Selain isu klasik soal perjudian bola pimpong, mikol ilegal, hingga narkoba, kini muncul informasi baru: Boombastic diduga sengaja “bagi-bagi kue alias uang” kepada sejumlah pihak, termasuk oknum wartawan.
Informasi ini terungkap saat St*nly, yang mengaku sebagai orang kepercayaan sekaligus manager Boombastic, dikonfirmasi langsung oleh Media Tinta Jurnalis News melalui WhatsApp.
Bahkan, menurut penelusuran, St*nly diduga membentuk grup WhatsApp khusus bernama “BOGE KTV ROOM” yang berisi sekitar 200 orang penerima uang tersebut.
Dugaan praktek “damai-damai” inilah yang disebut-sebut menjadi alasan kenapa Boombastic tetap bisa beroperasi meski berulang kali disorot publik, bahkan pernah disebut dalam sejumlah kasus hukum sebelumnya.
Sebagai catatan, pada Mei 2024 lalu, Polresta Barelang pernah mengamankan 64 butir ekstasi di area parkir depan Boombastic.

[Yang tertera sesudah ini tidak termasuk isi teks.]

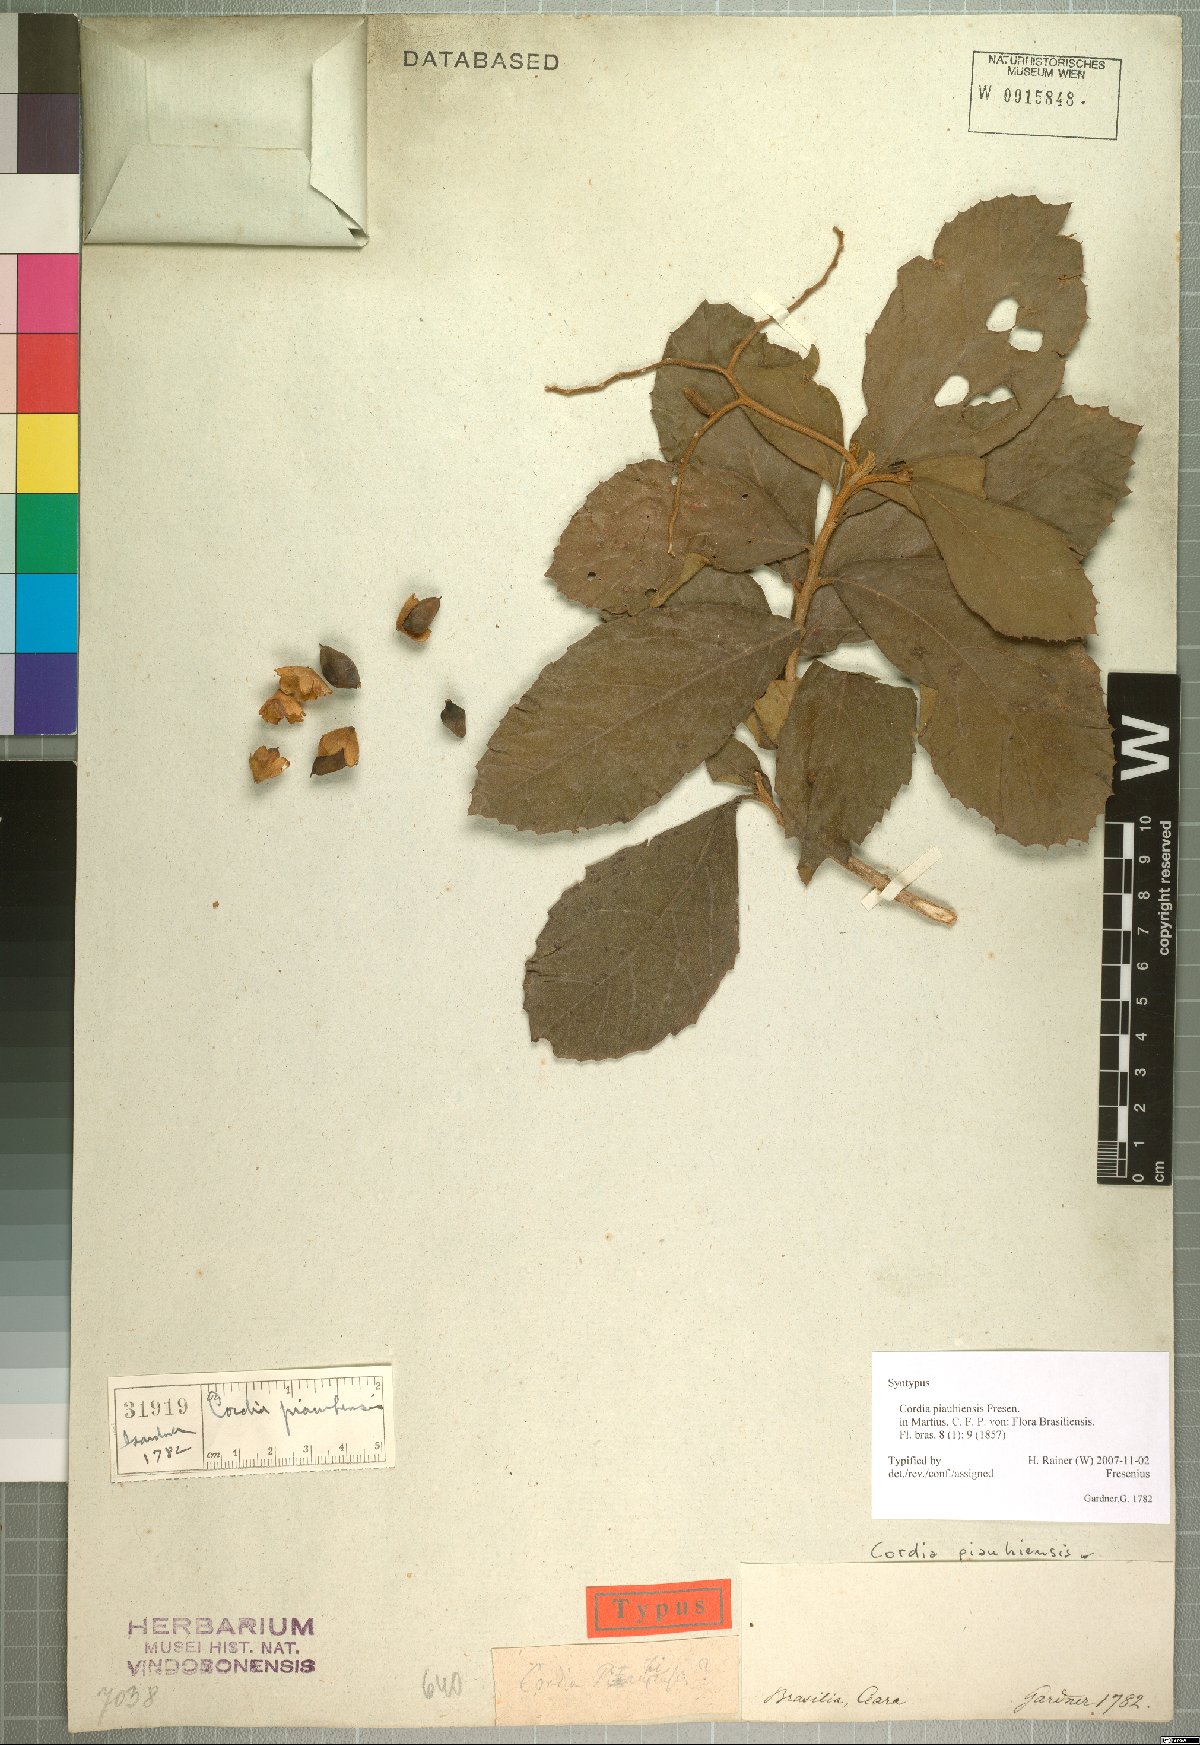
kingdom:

Nama tempat hiburan malam ini juga muncul dalam persidangan penyelundupan mikol ilegal, diduga sebagai pemesan. Namun, alih-alih tutup, aktivitasnya masih saja berjalan.
Ketua Lami Kepri, Datok Agus Ramdah, menegaskan bahwa instruksi Kapolri sudah jelas: segala bentuk perjudian, miras ilegal, dan narkoba harus diberantas tanpa pandang bulu.
“Kalau benar ada praktik kotor semacam ini, apalagi sampai ada bagi-bagi uang untuk meredam kritik, maka aparat harus bertindak tegas. Tutup izinnya, jangan biarkan masyarakat menilai ada pembiaran atau permainan uang,” tegasnya.
Kini, publik menunggu langkah nyata aparat penegak hukum. Apakah berani menindak tegas Boombastic beserta pihak-pihak yang terlibat, atau justru membiarkan dugaan “bagi-bagi kue” ini menjadi bukti bahwa hukum bisa dibeli?